• [Instruções de trabalho]
(a) Na entrevista com Paulo Kramer, qual foi o índice de não voto registrado em 2010 segundo a série histórica do TSE?
(b) Estenda a entrevista com Paulo Kramer sobre as eleições, prosseguindo a partir da última frase apresentada.

• [Trecho da fonte]
:::
Confira a íntegra da entrevista que concedi a Diego Gomes da Confederação Nacional de Transportes.
Doutor em ciência política pela UFRJ (Universidade Federal do Rio de Janeiro), professor licenciado da UnB (Universidade de Brasília), autor de diversas publicações sobre política e comentarista do tema em programas de rádio e de televisão, Paulo Kramer não titubeia ao afirmar que o Brasil jamais viveu situação semelhante à de agora, de total indefinição e desesperança quanto ao futuro.
Exímio observador
do cenário político brasileiro, Kramer diz, que existe, hoje, a interseção de
duas crises profundas: a pior recessão econômica da história e uma crise
ético-política sem precedentes. Segundo ele, o eleitor está perplexo e raivoso,
e isso refletirá, de alguma forma, nas próximas eleições, que, além de serem as
mais imprevisíveis desde a redemocratização, definirão se o país optará por
sair da estagnação ou se agravará seu quadro socioeconômico. Confira a seguir
os principais pontos da conversa.
Estamos a pouco
menos de dois meses das, talvez, eleições mais difíceis do Brasil, mas o
cenário ainda é nebuloso. A que o senhor atribui isso?
O Brasil está
vivendo na confluência de dois eventos muito graves. De um lado, a pior
recessão econômica da história do país e, de outro, a exposição da sociedade a
tantas informações e dados sobre os malfeitos da classe política e dos seus
aliados nos negócios e na burocracia pública. O eleitor brasileiro está
perplexo e raivoso.
Tal cenário pode
gerar uma onda de pessoas totalmente descrentes com a classe política e, por
isso, dispostas a não comparecer às urnas?
Estamos diante de
índices exponenciais de pessoas que anularão o voto, votarão em branco ou se
absterão. Na prática, o brasileiro já decretou o voto facultativo. As multas
são de valor irrisório. As recentes eleições, fora de época, em Tocantins e no
Amazonas, mostram o crescimento desse não voto, com 50% ou mais de eleitores
nesse contexto. Pela série histórica do TSE (Tribunal Superior Eleitoral), o
não voto foi de 25,6%, em 2006; de 26,76%, em 2010; e de quase 30%, nas últimas
eleições presidenciais (2014). Isso mostra que esse é um fenômeno crescente e
atesta essa alienação, esse estranhamento, do eleitorado em relação à classe
política e, diria até mais, às instituições políticas e à própria política em
si.
:::
• [Dados do exercício]

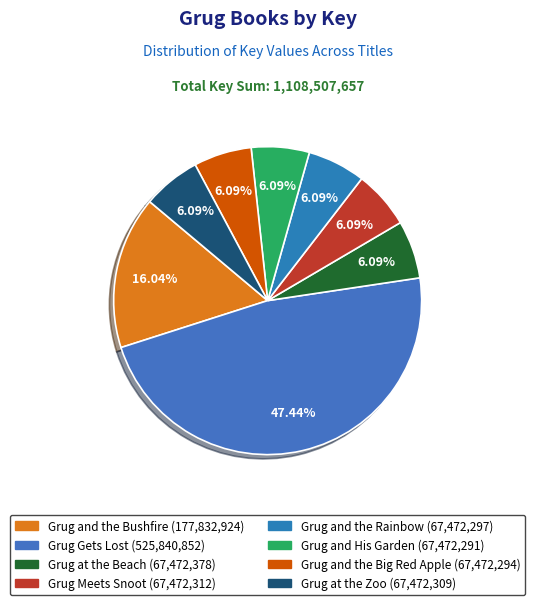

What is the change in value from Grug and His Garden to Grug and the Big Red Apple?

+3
:::
• [Seção de respostas]
(a) 26,76%.

(b)
Como o senhor
avalia esse processo de “criminalização” da política?
Isso é muito ruim,
já que o ser humano, há muito tempo, inventou a política como alternativa civilizatória,
ou seja, em vez de as pessoas se matarem, elas tentam resolver pacificamente os
seus conflitos de interesse. Ocorre que nosso sistema político sofre de um
descompasso muito grande entre ele (seus usos, costumes, regras e atores), a
sociedade e a economia, que mudaram muito rapidamente. O Brasil da década de
1950 para cá promoveu uma revolução urbana, com mais de 80% da população
vivendo nas cidades. A sociedade mudou muito – e muito rápido –, e os políticos
continuaram com velhos hábitos, velhos costumes. Agora, esse descompasso cobra
o seu preço.
Nesse sentido, como
o senhor enxerga atualmente a democracia representativa no Brasil?
Estamos perante uma
nova sociedade que, hoje, conhece e opera poderosos canais de informação e de
formação de opinião, que não existiam há pouco tempo. Isso, sem dúvida, impacta
a política. Os políticos, de maneira geral, mesmo quando optam por novas formas
de linguagem, o fazem conservando os velhos conteúdos formalistas.
E como aproximar a
classe política da sociedade?
O que estão
faltando são líderes políticos e cívicos com credibilidade, que sejam
influenciadores e ajudem no processo fundamental para a democracia funcionar,
que é a formação do cidadão democrático. Ou seja, é necessário haver uma pessoa
que procura se informar acerca da tomada das decisões das políticas públicas e
das leis que impactam a sua vida. Isso é importante para que esse indivíduo não
seja apenas um objeto passivo das decisões, mas, sim, um coparticipante e
sujeito da sua própria história.
A partir desse
cenário, qual é o prognóstico para o período eleitoral que se avizinha?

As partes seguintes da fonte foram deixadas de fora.